There were 93 households, of which 2.2% had children under the age of 18 living with them, 48.4% were married couples living together, 1.1% had a female householder with no husband present, and 50.5% were non-families. 38.7% of all households were made up of individuals, and 23.6% had someone living alone who was 65 years of age or older. The average household size was 1.68 and the average family size was 2.11.

The median age in the city was 64.4 years. 1.9% of residents were under the age of 18; 2.4% were between the ages of 18 and 24; 7% were from 25 to 44; 40.4% were from 45 to 64; and 48.1% were 65 years of age or older. The gender makeup of the city was 50.6% male and 49.4% female.

===2000 census===
As of the census of 2000, there were 147 people, 86 households, and 41 families living in the city. The population density was 1,849.1 PD/sqmi. There were 121 housing units at an average density of 1,522.0 /sqmi. The racial makeup of the city was 97.28% White, 0.68% Native American, 0.68% Asian, and 1.36% from two or more races. Hispanic or Latino of any race were 0.68% of the population.

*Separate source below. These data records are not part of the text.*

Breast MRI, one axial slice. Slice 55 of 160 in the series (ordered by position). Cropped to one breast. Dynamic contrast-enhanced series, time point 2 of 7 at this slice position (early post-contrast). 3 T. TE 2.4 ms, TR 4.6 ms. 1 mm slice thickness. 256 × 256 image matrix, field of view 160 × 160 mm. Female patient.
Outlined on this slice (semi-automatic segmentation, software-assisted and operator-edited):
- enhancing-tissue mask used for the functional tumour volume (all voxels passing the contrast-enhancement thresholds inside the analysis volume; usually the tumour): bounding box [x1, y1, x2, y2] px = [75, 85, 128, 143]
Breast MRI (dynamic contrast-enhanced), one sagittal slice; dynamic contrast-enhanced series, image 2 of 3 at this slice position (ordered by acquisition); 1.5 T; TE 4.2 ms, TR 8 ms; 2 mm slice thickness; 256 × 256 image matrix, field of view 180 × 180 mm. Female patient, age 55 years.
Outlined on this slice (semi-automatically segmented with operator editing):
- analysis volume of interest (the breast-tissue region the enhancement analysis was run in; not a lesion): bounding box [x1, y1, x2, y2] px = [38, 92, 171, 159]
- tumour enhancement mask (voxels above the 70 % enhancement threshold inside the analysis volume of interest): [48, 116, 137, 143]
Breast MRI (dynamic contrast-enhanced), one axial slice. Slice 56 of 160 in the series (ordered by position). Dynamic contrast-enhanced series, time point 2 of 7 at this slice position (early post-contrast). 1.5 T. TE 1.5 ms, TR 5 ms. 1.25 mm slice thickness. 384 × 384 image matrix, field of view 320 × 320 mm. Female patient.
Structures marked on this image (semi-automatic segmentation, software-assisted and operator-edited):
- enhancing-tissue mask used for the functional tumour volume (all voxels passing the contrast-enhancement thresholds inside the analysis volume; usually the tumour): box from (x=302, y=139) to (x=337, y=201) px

There were 86 households, out of which 7.0% had children under the age of 18 living with them, 41.9% were married couples living together, 5.8% had a female householder with no husband present, and 51.2% were non-families. 45.3% of all households were made up of individuals, and 29.1% had someone living alone who was 65 years of age or older. The average household size was 1.71 and the average family size was 2.31.

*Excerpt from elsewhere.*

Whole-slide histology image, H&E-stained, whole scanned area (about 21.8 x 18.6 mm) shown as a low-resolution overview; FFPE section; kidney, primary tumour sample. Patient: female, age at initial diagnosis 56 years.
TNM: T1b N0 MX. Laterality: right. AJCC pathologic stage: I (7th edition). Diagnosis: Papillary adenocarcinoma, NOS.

In the city, the population was spread out, with 8.2% under the age of 18, 1.4% from 18 to 24, 8.8% from 25 to 44, 35.4% from 45 to 64, and 46.3% who were 65 years of age or older. The median age was 63 years. For every 100 females, there were 93.4 males. For every 100 females age 18 and over, there were 98.5 males.

The median income for a household in the city was $17,344, and the median income for a family was $27,500. Males had a median income of $25,000 versus $19,688 for females. The per capita income for the city was $13,462. There were 11.4% of families and 18.4% of the population living below the poverty line, including 37.5% of under eighteens and 13.0% of those over 64.